*Task instructions*.
All lines from the line containing "Table 2. Changes" up to and including the last line of the listing below should be echoed exactly; no other lines belong in the response.
Records shown Start Marker
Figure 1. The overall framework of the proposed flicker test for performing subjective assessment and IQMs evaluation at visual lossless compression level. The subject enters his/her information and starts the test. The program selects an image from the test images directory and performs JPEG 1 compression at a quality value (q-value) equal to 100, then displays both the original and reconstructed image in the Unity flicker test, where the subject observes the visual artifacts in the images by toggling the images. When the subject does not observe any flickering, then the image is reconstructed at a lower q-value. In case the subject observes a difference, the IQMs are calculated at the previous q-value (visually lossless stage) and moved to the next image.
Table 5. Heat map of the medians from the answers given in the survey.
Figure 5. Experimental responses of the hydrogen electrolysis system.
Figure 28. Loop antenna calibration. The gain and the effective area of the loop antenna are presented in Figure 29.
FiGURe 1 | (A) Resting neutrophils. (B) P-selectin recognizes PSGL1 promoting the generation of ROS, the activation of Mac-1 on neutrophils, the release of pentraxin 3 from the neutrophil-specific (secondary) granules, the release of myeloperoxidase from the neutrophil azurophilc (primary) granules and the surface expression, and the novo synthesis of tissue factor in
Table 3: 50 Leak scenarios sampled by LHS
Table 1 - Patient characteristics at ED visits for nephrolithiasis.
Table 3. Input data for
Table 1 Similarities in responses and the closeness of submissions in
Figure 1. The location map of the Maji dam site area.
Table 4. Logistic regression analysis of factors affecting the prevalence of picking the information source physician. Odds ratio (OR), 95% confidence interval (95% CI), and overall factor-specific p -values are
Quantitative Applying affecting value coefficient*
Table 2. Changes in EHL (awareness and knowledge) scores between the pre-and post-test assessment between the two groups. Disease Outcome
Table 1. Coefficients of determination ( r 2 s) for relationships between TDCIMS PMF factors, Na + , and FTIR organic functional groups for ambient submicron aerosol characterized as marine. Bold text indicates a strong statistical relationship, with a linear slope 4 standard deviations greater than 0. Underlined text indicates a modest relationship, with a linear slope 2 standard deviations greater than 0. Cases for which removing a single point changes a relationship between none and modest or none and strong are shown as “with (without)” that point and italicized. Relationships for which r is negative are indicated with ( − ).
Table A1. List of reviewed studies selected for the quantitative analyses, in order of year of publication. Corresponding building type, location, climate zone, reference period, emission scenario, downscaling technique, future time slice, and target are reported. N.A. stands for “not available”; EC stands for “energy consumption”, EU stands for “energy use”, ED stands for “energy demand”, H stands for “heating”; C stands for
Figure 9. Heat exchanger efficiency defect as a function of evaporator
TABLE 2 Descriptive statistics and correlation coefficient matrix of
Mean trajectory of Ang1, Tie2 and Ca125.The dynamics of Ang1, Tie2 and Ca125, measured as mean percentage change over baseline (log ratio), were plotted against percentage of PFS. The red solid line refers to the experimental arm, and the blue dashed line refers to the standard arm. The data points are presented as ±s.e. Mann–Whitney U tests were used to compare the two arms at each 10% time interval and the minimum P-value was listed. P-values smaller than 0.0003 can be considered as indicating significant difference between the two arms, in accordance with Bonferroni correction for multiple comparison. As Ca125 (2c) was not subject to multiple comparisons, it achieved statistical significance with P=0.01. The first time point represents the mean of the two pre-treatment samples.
Records shown End Marker
*Written answer*.
Table 2. Changes in EHL (awareness and knowledge) scores between the pre-and post-test assessment between the two groups. Disease Outcome
Table 1. Coefficients of determination ( r 2 s) for relationships between TDCIMS PMF factors, Na + , and FTIR organic functional groups for ambient submicron aerosol characterized as marine. Bold text indicates a strong statistical relationship, with a linear slope 4 standard deviations greater than 0. Underlined text indicates a modest relationship, with a linear slope 2 standard deviations greater than 0. Cases for which removing a single point changes a relationship between none and modest or none and strong are shown as “with (without)” that point and italicized. Relationships for which r is negative are indicated with ( − ).
Table A1. List of reviewed studies selected for the quantitative analyses, in order of year of publication. Corresponding building type, location, climate zone, reference period, emission scenario, downscaling technique, future time slice, and target are reported. N.A. stands for “not available”; EC stands for “energy consumption”, EU stands for “energy use”, ED stands for “energy demand”, H stands for “heating”; C stands for
Figure 9. Heat exchanger efficiency defect as a function of evaporator
TABLE 2 Descriptive statistics and correlation coefficient matrix of
Mean trajectory of Ang1, Tie2 and Ca125.The dynamics of Ang1, Tie2 and Ca125, measured as mean percentage change over baseline (log ratio), were plotted against percentage of PFS. The red solid line refers to the experimental arm, and the blue dashed line refers to the standard arm. The data points are presented as ±s.e. Mann–Whitney U tests were used to compare the two arms at each 10% time interval and the minimum P-value was listed. P-values smaller than 0.0003 can be considered as indicating significant difference between the two arms, in accordance with Bonferroni correction for multiple comparison. As Ca125 (2c) was not subject to multiple comparisons, it achieved statistical significance with P=0.01. The first time point represents the mean of the two pre-treatment samples.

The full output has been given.